Dear States Attorneys General –

In Part 1 of the Mortgage and Foreclosure Wrongdoing Road Map, I explained all the choke points for fraud, forgery and illegal activity that exist in the electronic mortgage registration system and in the Residential Mortgage Backed Securities schemes.

You’ll note that many of these securities were bought by municipalities to fund their operations and by pension funds to fund, well, pensions.

If you found widespread fraud in the administration of the many of the underlying mortgages which were under foreclosure and discovered as well that the document trail for many of these loans has been so severely compromised that the loans may have no value at all, you may be very concerned that the pension funds and municipalities’ investments may be harmed.

This may not be a primary concern as the harm has already happened and you can’t make it much worse. The entire RMBS system — from origination through securitization, ending in individual foreclosures — was all about generating money for the banks and servicers through fees, not about generating money for the investors through repayment of principal and interest.

If you want to help the investors, get the banks to enter into consent decrees involving cramdown, i.e. mandatory write down of principle and interest to produce a monthly payment that is no more than 25-30% of the homeowner’s income.

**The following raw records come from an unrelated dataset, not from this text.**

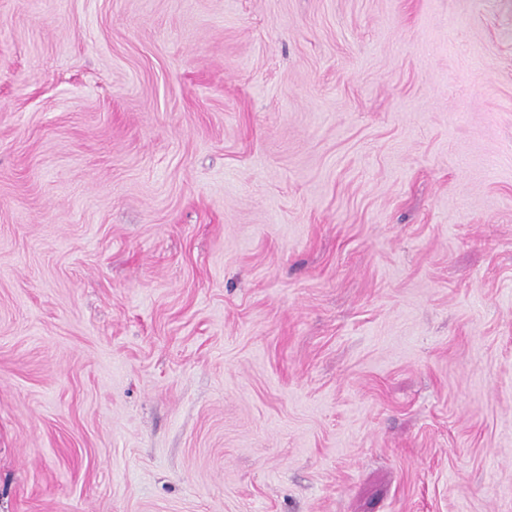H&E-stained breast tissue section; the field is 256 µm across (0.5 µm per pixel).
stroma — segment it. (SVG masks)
Wrapping results in <instances>:
<instances>
[{
  "instance_id": "35a3bbf8",
  "label": "stroma",
  "mask_w": 512,
  "mask_h": 512,
  "mask_svg": "<svg viewBox=\"0 0 512 512\" xmlns=\"http://www.w3.org/2000/svg\"><path fill=\"white\" fill-rule=\"evenodd\" d=\"M0 512H512V0H0Z\"/></svg>"
}]
</instances>
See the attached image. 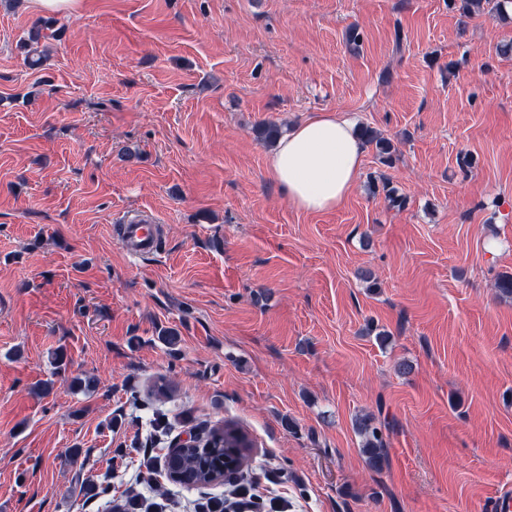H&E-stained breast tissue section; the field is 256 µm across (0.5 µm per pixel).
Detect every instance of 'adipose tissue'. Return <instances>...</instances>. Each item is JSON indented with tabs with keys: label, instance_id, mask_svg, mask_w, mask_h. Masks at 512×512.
Returning <instances> with one entry per match:
<instances>
[{
	"label": "adipose tissue",
	"instance_id": "obj_1",
	"mask_svg": "<svg viewBox=\"0 0 512 512\" xmlns=\"http://www.w3.org/2000/svg\"><path fill=\"white\" fill-rule=\"evenodd\" d=\"M353 120L322 112L292 126L267 158V173L289 203L308 213L343 206L361 169Z\"/></svg>",
	"mask_w": 512,
	"mask_h": 512
}]
</instances>
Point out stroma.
I'll use <instances>...</instances> for the list:
<instances>
[{
	"instance_id": "obj_1",
	"label": "stroma",
	"mask_w": 512,
	"mask_h": 512,
	"mask_svg": "<svg viewBox=\"0 0 512 512\" xmlns=\"http://www.w3.org/2000/svg\"><path fill=\"white\" fill-rule=\"evenodd\" d=\"M41 20L34 68L17 43ZM506 43L448 0H0V512H195L227 487L148 469L227 420L275 512H490L512 487ZM321 112L398 157L366 147L346 204L305 213L253 129ZM145 213L162 244L136 258L119 228ZM360 134L366 143L374 144L378 155L385 163H392L397 149L392 141L384 137L374 128L366 125L360 126ZM355 429L361 438V448L367 466L379 471L386 463L385 442L377 426L373 424L370 415L358 418Z\"/></svg>"
}]
</instances>
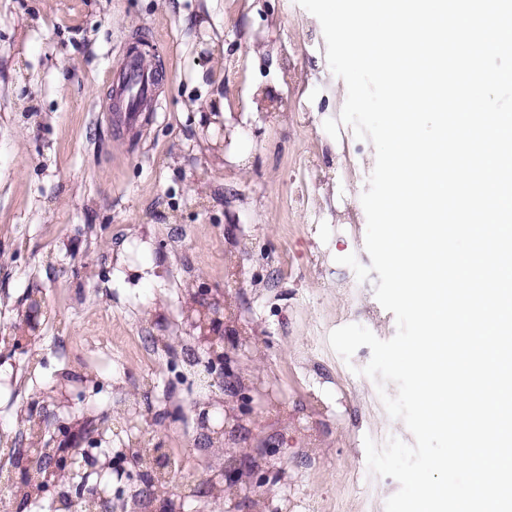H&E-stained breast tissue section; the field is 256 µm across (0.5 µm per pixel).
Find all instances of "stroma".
I'll use <instances>...</instances> for the list:
<instances>
[{
  "mask_svg": "<svg viewBox=\"0 0 512 512\" xmlns=\"http://www.w3.org/2000/svg\"><path fill=\"white\" fill-rule=\"evenodd\" d=\"M140 40L154 45L162 81L135 135L107 106ZM285 47L298 70L287 88ZM230 55L237 67L225 66ZM251 91L308 108L258 106ZM346 96L319 21L296 0H0V333L29 292L45 301L34 352L0 363V473L12 469L4 449L26 433L19 412L63 383L72 406H48L49 423L88 412L113 449L152 439L179 464L183 512H224L199 488L225 457L254 475L234 512H257L261 497L284 510L306 500L315 512H384L399 485L369 472L364 439L414 438L359 373L369 347L346 361L328 341L351 323L382 340L396 332L374 280L337 262L350 253L371 262L361 195L374 147L348 125L335 138L324 129ZM217 98L226 121L248 131L213 162L202 146L218 127L195 115ZM175 234L178 251L167 247ZM118 253L131 271L161 265L162 281L117 283ZM188 265L224 291L238 379L222 397L247 412L225 420L220 456L198 442L193 403L207 392L192 338L180 334L169 352L138 340L144 320L164 335L181 322Z\"/></svg>",
  "mask_w": 512,
  "mask_h": 512,
  "instance_id": "stroma-1",
  "label": "stroma"
}]
</instances>
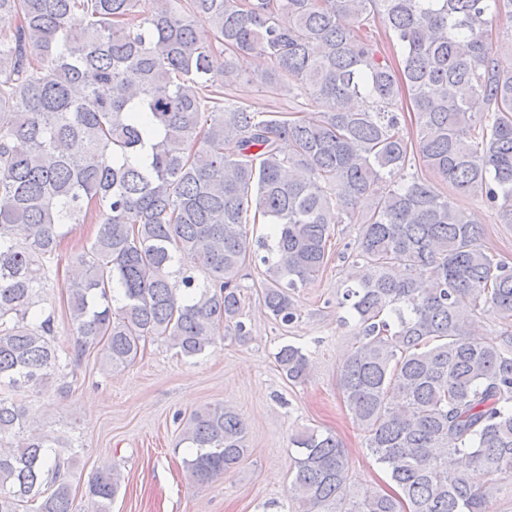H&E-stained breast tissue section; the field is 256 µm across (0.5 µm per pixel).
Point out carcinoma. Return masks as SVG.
I'll use <instances>...</instances> for the list:
<instances>
[{"mask_svg":"<svg viewBox=\"0 0 512 512\" xmlns=\"http://www.w3.org/2000/svg\"><path fill=\"white\" fill-rule=\"evenodd\" d=\"M0 17L13 21L0 28V512L72 505L76 453L16 395L51 379L68 393L92 348L114 369L149 340L194 358L226 331L250 335L240 280L256 260L260 308L293 324L291 292L322 275L335 225L367 200L344 256L338 305L355 333L338 383L396 489L353 493L336 434L303 431L297 512H492L512 478V266L456 198L512 224V70L498 64L512 0H0ZM255 53L270 63L256 77ZM243 81L317 112H256L232 92ZM92 213L64 346L46 290L63 228ZM259 222L270 241L250 240ZM487 315L496 341L473 337ZM275 360L292 382L310 373L293 344ZM183 435L198 483L247 452L222 405L192 412ZM120 484L115 465L96 470L93 512H111Z\"/></svg>","mask_w":512,"mask_h":512,"instance_id":"1","label":"carcinoma"}]
</instances>
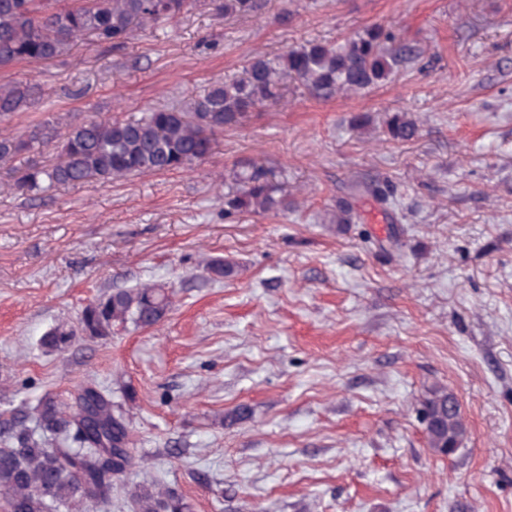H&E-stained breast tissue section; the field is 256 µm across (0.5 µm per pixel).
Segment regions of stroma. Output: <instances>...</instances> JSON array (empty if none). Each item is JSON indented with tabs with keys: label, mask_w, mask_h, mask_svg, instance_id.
I'll use <instances>...</instances> for the list:
<instances>
[{
	"label": "stroma",
	"mask_w": 512,
	"mask_h": 512,
	"mask_svg": "<svg viewBox=\"0 0 512 512\" xmlns=\"http://www.w3.org/2000/svg\"><path fill=\"white\" fill-rule=\"evenodd\" d=\"M227 17L210 0L120 48L23 64L48 128L0 162V413L85 382L130 389L134 484L151 471L191 512H512V0H261ZM380 25L421 48L353 96L289 82L283 100L191 168L23 194L71 124L189 105L255 54L333 43ZM422 120L397 142L386 122ZM272 169L293 205L224 213L235 175ZM358 178L385 189L350 196ZM351 197L360 219L334 224ZM210 257L239 266L207 281ZM165 283L148 328L41 344L108 289ZM447 387L462 446L428 447L420 402ZM247 406L234 425L224 415Z\"/></svg>",
	"instance_id": "stroma-1"
}]
</instances>
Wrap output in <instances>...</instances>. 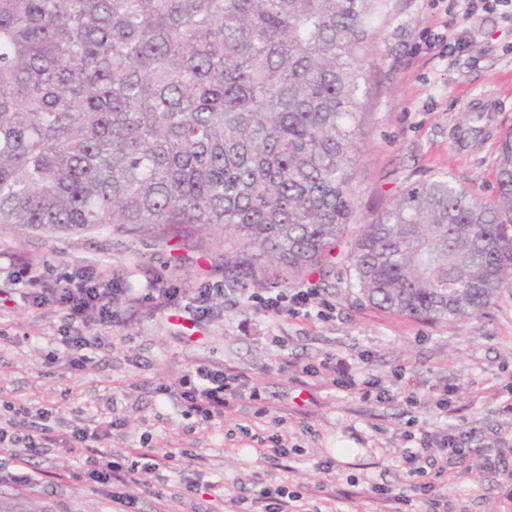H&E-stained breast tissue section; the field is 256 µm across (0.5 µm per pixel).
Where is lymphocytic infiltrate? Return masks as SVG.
<instances>
[{
	"mask_svg": "<svg viewBox=\"0 0 512 512\" xmlns=\"http://www.w3.org/2000/svg\"><path fill=\"white\" fill-rule=\"evenodd\" d=\"M12 282L26 286V296L34 306L52 303L64 309L70 322L110 327L120 319V313L112 303L122 296V289L99 287L91 272L68 276L53 285L38 264L26 262L22 265L21 275L13 277ZM242 397L256 402V417L266 415L267 407L262 403L260 391L250 385L247 374L217 370L200 361L195 362L191 370L169 390V399L174 407L205 419L223 418L231 401ZM32 416L41 419V427L33 434L19 432L20 418ZM49 418V412L42 408L14 409L12 419L0 427V446L14 449L15 460L24 464L32 453L64 445L68 452L83 462L82 467L72 471V478L87 477L100 484L112 485V500L120 505V512H132L135 504L134 498L124 495L123 489L138 480L137 459H144L147 467L155 470L168 469L173 459L172 453L149 447L144 439L138 445L126 448L104 447L100 434L85 426L75 428L62 444L49 425ZM432 446V434H425L419 448L404 456L407 474L414 480L419 499L430 508L436 504V479L447 472L449 460L459 459L463 454L462 449L455 447L451 450L450 459L439 461L430 454ZM207 488L211 512H306L300 495L288 492L280 485L264 486L249 499L227 493L219 481L208 483Z\"/></svg>",
	"mask_w": 512,
	"mask_h": 512,
	"instance_id": "lymphocytic-infiltrate-1",
	"label": "lymphocytic infiltrate"
}]
</instances>
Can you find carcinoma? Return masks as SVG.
Segmentation results:
<instances>
[{
    "label": "carcinoma",
    "mask_w": 512,
    "mask_h": 512,
    "mask_svg": "<svg viewBox=\"0 0 512 512\" xmlns=\"http://www.w3.org/2000/svg\"><path fill=\"white\" fill-rule=\"evenodd\" d=\"M386 0H0V225L218 235L270 288L336 265L391 314L448 320L512 283V133L497 195L438 173L362 217L355 169Z\"/></svg>",
    "instance_id": "1"
}]
</instances>
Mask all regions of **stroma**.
Masks as SVG:
<instances>
[{
    "mask_svg": "<svg viewBox=\"0 0 512 512\" xmlns=\"http://www.w3.org/2000/svg\"><path fill=\"white\" fill-rule=\"evenodd\" d=\"M436 33L463 38L468 47L448 54L444 45H431ZM362 70L365 122L356 170L364 206L399 193L407 179L437 172L481 199L494 196L496 148L512 133V15L496 10L466 20L447 16L433 0H387ZM480 95L496 109L484 113L474 134L472 100ZM0 252L39 263L55 277L89 269L100 282L125 288L145 287L151 277L161 288L223 289L211 318L196 325L179 326L144 303L129 323L89 328L101 343L82 372L67 366L58 343L67 325L61 308L34 307L18 290L0 301V329L8 333L0 340V399L56 408L51 424L63 435L78 418H119L126 428L111 447L144 434L153 448L196 451L195 460L176 459L170 472L140 469L138 483L127 488L140 512H205L207 495L187 492L179 479L195 470L248 497L263 483L286 486L307 496L310 512H391L359 489L378 483L414 496L402 467L404 436L442 428L465 456L449 466L437 512H512V483L482 467L492 459L512 468V415L502 411L512 398V287L476 317L421 321L369 305L342 263L328 276L313 273L294 284L316 289L331 307L328 316H277L263 300L289 286L227 289L230 272L217 246L169 247L109 230L21 234L4 225ZM198 359L243 371L263 387L270 404L265 420L253 419L246 399L234 401L220 420L177 411L158 387L176 383ZM325 364L364 371L398 397L363 400L333 386L330 375L300 372ZM408 392L418 396L417 407L403 401ZM437 394L447 395V411L435 408ZM75 407L81 417L72 415ZM255 432L287 438L288 457L260 461ZM14 454L0 447V506L113 512L110 486L70 478L73 455L53 448L33 456L41 481L27 487L6 479ZM319 483L325 492H316Z\"/></svg>",
    "mask_w": 512,
    "mask_h": 512,
    "instance_id": "35a3bbf8",
    "label": "stroma"
}]
</instances>
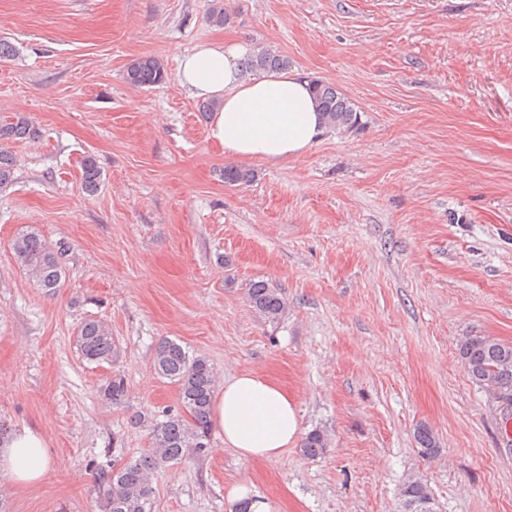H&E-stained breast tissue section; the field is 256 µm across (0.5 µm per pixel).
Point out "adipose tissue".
<instances>
[{"instance_id": "ef3b65f1", "label": "adipose tissue", "mask_w": 512, "mask_h": 512, "mask_svg": "<svg viewBox=\"0 0 512 512\" xmlns=\"http://www.w3.org/2000/svg\"><path fill=\"white\" fill-rule=\"evenodd\" d=\"M248 41L198 44L180 60L178 82L190 97L218 104L209 137L227 157L277 164L300 156L325 132L308 78L281 70L244 78L239 60L253 52ZM211 427L241 460L280 457L301 437L297 402L276 384L250 373L225 380L213 399ZM50 467L43 434L29 426L0 440V468L14 484L30 485Z\"/></svg>"}]
</instances>
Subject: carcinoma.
Here are the masks:
<instances>
[{
  "label": "carcinoma",
  "instance_id": "obj_1",
  "mask_svg": "<svg viewBox=\"0 0 512 512\" xmlns=\"http://www.w3.org/2000/svg\"><path fill=\"white\" fill-rule=\"evenodd\" d=\"M288 65L287 59L275 51L259 48L240 62L242 72L277 71ZM168 74L152 57L137 59L126 69V80L139 87L159 85ZM315 99L323 112L327 127L348 132L359 128L360 111L336 88L321 81L312 82ZM39 130L24 115L0 124V190L10 185L14 176V157L3 143L34 140ZM253 179V172L236 166L224 167V183L241 185ZM101 170L94 156L82 160V187L93 194L98 190ZM14 256L29 277L48 295L60 287L63 277L62 251L48 244L38 233L28 231L13 243ZM246 301L253 311L275 323L286 314L288 303L280 289L266 280H251L245 287ZM83 358L90 363H109L118 356L117 346L108 328L96 320L86 321L77 336ZM464 369L478 387L503 390L512 394V344L491 336H466L458 348ZM154 367L163 378L179 388L183 412L165 413L163 419H152V448L139 458L108 470L98 476L104 489V512H151L153 487L150 476L158 469L182 460L190 453L201 454L207 448L209 418L215 390V373L210 362L194 356L181 344L164 339L155 349ZM102 397L114 406L126 396L124 377L116 373L103 386ZM418 452L424 457L437 455L439 448L432 431L421 425L415 432ZM330 448L327 435L314 429L306 434L301 452L306 457L323 455ZM401 512H439L436 500L420 478H410L400 490Z\"/></svg>",
  "mask_w": 512,
  "mask_h": 512
}]
</instances>
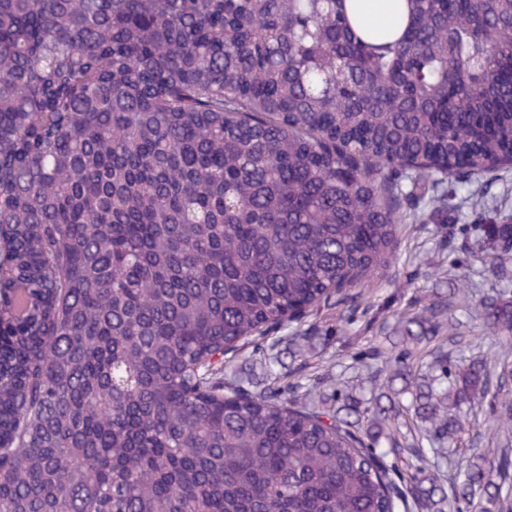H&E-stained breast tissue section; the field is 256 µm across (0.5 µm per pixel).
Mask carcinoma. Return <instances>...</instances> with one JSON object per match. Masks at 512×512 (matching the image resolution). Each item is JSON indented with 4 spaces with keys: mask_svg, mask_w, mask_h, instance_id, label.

This will put a firm floor under the downward spiraling housing market and restore liquidity to that market; home owners and potential home buyers will feel more at ease knowing that the housing market will be more stable and prices less likely to crash.

It will also allow the investors a much larger return than foreclosure, where most of the auction price is eaten up with fees and expenses leaving the investors with pennies today and nothing in the future.

Forcing foreclosure without any good faith attempt at mortgage modification — not that bait-and-switch con known as HAMP — benefits the servicers at the expense of the pension funds and other innocent investors. Under such conflict of interest, and on such a grand scale, it might even be that the bad faith decision to seek foreclosure itself is chargable as fraud.

Oh, and I hope you are aware this is not confined to GMAC, right?